Two surviving FAST shooters retreated back into the apartment building, grabbing onto Nolan and dragging him along. The surviving Colombian cop, who covered them, took multiple hits from at least two directions and fell over.
Two more DEA agents laid down covering fire at the attackers in the street and on the rooftop, while Layton stopped to stoop over and grab o
nto a wounded agent lying on the street by the back of his vest. Bent over and leaning forward to keep a low target profile, Layton pushed his legs, taking wide steps backwards toward the door, and dragged the wounded man’s weight with him across the sidewalk.
Bullets continued to pepper the pavement and the cars around them, and the front of the apartment building. Layton flinched when he heard the crack in the air and felt the heat of a shot zipping by inches from his face. Then he watched helplessly as a barrage of rounds shredded the wounded agent’s legs. The Empresa shooter elevated his aim, stitching a line upward across the agent’s chest and face, and then moved his aim up to cover Layton.
Taking multiple hits across his vest, and one across his right arm, Layton cried out. As his arm suddenly went slack, and he reeled from the hit, he staggered back and involuntarily released his grip on his wounded teammate. He fell back, tripping over his own feet, but he managed to stay upright and regain his balance. He dodged another volley of bullets as he stumbled across the rest of the way to the front door, where a pair of hands grabbed onto him and hauled him the rest of the way inside, behind the safety of the sturdy brick wall.

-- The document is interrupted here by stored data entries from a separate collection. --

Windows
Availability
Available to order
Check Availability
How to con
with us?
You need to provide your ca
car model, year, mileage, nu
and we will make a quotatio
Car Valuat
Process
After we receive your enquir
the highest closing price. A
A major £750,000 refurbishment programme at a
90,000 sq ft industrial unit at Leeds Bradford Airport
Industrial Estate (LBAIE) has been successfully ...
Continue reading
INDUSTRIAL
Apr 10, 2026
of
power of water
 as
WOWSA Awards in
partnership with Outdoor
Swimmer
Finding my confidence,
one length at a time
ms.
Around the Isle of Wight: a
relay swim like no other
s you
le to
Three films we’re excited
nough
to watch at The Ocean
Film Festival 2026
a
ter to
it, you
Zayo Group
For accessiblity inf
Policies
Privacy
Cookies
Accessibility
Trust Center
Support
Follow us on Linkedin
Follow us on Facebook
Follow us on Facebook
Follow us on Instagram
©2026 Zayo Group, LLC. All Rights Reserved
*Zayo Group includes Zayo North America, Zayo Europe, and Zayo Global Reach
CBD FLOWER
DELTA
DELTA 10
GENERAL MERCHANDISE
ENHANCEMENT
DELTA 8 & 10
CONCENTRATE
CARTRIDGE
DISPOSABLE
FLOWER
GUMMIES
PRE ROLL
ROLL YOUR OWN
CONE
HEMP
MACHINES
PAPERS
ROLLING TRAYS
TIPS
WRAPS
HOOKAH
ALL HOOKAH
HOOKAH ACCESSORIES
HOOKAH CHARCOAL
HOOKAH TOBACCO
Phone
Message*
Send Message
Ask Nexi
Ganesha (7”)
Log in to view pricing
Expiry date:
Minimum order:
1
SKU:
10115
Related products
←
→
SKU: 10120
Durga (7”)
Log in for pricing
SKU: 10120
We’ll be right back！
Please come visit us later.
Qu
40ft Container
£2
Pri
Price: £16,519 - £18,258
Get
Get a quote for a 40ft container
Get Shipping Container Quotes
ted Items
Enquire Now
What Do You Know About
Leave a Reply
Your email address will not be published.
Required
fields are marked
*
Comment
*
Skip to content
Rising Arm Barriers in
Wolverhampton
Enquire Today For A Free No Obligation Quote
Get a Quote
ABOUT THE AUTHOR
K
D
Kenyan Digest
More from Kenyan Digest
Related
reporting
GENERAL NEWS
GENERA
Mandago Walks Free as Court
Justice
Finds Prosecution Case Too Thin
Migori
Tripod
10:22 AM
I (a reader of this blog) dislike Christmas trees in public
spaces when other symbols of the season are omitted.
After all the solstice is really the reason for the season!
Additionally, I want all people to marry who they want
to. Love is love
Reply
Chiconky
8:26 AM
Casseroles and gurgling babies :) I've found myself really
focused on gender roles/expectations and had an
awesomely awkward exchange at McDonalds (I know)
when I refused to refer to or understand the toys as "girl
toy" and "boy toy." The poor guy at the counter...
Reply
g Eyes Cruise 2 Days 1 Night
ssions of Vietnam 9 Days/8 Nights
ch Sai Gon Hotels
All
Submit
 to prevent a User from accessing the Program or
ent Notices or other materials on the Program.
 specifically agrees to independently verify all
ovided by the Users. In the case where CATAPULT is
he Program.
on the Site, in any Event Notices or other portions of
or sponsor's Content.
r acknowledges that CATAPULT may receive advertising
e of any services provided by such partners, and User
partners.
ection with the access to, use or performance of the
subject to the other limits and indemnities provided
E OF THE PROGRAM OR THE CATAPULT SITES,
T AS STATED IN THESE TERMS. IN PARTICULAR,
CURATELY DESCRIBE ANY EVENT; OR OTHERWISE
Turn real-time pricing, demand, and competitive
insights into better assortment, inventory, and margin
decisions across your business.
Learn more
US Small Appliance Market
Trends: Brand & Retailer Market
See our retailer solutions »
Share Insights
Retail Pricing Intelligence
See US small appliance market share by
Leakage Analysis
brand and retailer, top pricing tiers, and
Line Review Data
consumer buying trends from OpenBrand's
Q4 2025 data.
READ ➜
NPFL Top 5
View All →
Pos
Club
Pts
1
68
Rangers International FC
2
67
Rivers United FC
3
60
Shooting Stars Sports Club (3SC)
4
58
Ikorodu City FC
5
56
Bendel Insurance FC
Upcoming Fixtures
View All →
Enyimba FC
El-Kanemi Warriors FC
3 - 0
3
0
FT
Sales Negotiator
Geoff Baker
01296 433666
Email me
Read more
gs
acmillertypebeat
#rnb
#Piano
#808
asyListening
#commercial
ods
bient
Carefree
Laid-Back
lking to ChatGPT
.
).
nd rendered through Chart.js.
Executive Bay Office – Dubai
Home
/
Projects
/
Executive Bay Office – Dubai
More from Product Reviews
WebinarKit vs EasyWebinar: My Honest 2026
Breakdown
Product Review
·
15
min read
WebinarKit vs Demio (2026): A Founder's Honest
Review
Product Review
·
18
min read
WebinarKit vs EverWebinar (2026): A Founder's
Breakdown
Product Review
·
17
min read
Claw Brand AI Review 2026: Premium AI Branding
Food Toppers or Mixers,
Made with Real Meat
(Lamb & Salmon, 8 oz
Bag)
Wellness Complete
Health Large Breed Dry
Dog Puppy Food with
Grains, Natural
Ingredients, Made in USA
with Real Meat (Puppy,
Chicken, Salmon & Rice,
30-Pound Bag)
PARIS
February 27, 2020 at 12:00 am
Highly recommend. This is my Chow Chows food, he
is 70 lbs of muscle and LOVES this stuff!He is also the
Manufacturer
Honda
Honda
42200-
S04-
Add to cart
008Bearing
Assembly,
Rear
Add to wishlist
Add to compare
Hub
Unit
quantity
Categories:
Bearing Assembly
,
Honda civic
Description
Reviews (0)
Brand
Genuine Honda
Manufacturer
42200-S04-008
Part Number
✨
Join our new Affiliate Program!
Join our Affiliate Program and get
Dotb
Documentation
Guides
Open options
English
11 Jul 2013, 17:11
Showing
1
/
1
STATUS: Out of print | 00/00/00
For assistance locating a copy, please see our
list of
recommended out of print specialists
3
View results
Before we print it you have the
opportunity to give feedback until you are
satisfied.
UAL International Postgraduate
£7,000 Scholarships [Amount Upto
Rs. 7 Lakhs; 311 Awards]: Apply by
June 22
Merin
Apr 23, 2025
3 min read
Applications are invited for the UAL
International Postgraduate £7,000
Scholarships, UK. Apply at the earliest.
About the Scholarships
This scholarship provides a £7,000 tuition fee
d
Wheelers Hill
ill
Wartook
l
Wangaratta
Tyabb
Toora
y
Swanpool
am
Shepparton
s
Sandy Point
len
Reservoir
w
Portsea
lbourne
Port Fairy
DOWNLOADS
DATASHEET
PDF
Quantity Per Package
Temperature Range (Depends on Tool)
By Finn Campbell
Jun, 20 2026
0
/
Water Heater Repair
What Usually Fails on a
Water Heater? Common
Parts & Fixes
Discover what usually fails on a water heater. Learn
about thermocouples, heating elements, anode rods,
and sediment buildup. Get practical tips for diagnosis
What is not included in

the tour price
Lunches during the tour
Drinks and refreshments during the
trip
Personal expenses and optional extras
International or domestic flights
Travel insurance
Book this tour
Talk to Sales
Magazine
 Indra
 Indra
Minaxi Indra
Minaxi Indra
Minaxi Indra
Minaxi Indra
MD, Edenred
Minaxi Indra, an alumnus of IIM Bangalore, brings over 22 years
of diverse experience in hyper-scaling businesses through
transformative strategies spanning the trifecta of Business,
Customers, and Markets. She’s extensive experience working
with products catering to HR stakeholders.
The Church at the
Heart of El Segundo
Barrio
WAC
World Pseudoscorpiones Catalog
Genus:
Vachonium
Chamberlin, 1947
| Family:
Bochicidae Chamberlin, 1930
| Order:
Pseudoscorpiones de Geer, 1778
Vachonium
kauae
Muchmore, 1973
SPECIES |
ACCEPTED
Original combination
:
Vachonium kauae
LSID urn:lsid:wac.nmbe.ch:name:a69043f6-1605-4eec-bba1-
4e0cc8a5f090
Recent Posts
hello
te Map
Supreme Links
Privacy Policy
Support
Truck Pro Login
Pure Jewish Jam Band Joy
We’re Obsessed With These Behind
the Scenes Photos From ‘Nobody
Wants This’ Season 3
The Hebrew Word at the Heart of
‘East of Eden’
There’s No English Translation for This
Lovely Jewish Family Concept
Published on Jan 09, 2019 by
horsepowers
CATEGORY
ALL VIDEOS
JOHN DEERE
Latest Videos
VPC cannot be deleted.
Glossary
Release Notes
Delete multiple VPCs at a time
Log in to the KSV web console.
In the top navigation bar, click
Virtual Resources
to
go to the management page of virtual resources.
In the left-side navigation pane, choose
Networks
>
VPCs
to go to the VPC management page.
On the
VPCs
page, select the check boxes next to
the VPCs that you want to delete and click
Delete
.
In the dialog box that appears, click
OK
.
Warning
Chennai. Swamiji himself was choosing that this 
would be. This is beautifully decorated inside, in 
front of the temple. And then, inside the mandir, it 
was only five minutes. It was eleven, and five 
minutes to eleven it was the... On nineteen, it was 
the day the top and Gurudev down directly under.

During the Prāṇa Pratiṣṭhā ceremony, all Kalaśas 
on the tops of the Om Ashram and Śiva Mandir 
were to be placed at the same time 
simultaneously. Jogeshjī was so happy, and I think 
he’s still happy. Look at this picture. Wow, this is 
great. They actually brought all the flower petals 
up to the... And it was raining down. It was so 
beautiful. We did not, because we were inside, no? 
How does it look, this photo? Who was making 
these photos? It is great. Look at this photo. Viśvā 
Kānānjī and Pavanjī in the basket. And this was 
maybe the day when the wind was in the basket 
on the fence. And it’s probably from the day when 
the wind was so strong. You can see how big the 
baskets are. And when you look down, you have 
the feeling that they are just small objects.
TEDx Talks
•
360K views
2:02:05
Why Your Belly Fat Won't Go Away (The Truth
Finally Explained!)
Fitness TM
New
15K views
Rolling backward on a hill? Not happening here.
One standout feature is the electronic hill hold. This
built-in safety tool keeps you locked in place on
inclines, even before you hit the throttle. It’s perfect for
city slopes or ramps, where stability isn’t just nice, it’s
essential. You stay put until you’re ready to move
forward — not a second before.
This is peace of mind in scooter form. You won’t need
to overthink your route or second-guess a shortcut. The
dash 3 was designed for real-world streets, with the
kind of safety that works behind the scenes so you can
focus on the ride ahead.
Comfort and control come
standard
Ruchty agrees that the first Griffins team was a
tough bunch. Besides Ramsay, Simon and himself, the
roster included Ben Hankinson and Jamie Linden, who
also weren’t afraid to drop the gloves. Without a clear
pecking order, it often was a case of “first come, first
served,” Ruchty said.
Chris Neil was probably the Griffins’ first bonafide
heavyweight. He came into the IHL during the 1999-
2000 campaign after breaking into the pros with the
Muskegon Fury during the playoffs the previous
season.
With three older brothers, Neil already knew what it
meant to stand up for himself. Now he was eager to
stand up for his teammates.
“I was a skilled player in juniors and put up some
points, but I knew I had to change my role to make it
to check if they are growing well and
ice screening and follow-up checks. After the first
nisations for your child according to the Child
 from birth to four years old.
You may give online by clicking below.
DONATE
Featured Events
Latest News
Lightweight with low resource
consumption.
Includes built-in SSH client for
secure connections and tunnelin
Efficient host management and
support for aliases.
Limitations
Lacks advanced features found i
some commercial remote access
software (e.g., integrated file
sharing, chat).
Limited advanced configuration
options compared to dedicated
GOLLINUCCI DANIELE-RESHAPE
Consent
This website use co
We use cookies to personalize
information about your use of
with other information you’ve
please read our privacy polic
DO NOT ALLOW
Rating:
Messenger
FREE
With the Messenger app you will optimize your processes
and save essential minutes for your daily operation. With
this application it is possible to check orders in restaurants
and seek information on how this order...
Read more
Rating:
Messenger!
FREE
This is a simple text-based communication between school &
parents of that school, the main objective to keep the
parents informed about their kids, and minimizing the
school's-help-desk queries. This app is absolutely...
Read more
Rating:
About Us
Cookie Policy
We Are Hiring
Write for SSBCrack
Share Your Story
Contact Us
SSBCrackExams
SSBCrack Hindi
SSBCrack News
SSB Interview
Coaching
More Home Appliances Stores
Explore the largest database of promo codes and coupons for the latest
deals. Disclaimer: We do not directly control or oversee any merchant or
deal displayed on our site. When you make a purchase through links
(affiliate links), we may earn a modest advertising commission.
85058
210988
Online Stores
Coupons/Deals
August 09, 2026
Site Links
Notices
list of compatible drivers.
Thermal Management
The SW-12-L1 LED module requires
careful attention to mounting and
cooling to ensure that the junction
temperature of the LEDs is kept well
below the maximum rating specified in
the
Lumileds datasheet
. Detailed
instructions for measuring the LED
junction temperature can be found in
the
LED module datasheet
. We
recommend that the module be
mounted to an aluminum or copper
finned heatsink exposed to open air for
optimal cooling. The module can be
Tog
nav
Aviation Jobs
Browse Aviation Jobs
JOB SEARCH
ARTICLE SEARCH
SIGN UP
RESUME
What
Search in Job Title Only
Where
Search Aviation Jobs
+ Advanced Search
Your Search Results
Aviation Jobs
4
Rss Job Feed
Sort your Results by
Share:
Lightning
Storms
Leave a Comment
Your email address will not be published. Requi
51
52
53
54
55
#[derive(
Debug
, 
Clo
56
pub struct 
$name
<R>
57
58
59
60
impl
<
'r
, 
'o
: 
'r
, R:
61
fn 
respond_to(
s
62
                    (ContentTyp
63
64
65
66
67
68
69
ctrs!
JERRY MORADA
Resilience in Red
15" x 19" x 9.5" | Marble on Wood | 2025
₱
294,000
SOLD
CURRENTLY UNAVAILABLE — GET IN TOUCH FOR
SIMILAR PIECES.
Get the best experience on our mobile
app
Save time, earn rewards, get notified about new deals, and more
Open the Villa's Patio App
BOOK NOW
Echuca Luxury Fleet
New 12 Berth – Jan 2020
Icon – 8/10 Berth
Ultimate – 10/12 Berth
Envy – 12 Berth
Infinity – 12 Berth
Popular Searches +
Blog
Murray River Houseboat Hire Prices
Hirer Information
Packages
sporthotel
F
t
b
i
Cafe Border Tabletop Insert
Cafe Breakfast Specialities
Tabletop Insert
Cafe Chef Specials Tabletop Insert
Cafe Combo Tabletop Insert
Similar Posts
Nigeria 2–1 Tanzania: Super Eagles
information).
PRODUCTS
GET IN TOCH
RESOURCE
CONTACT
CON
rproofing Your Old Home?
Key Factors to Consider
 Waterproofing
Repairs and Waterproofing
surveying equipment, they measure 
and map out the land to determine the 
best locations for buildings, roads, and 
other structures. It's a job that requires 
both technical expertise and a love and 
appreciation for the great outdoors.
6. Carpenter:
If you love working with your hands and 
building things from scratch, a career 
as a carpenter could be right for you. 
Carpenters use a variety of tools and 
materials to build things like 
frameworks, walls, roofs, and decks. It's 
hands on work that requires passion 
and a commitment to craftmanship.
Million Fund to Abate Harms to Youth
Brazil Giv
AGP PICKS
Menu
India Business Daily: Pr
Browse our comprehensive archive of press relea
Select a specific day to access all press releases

Another agent, Paul Harris, was right behind Layton. The last man in, he turned around to pull the door shut and throw the latch.
“Radio HQ for help,” Layton, breathless, ordered Agent Chuck Weaver. “We need an emergency evac now! We’re fucking slaughtered if we go back out there.”
Weaver had already pulled out his encrypted Globalstar satellite phone and was patching it through to Gerardo Tobar López Airport.
Layton swept his eyes over the other agents, making an assessment of who was alive and what condition they were in.
Harris had his back planted against the wall near the shot-out front window, looking out, with his MP7 held in front of him, finger indexed over the trigger guard, barrel pointing up. There was the sound of bullets peppering the exterior wall.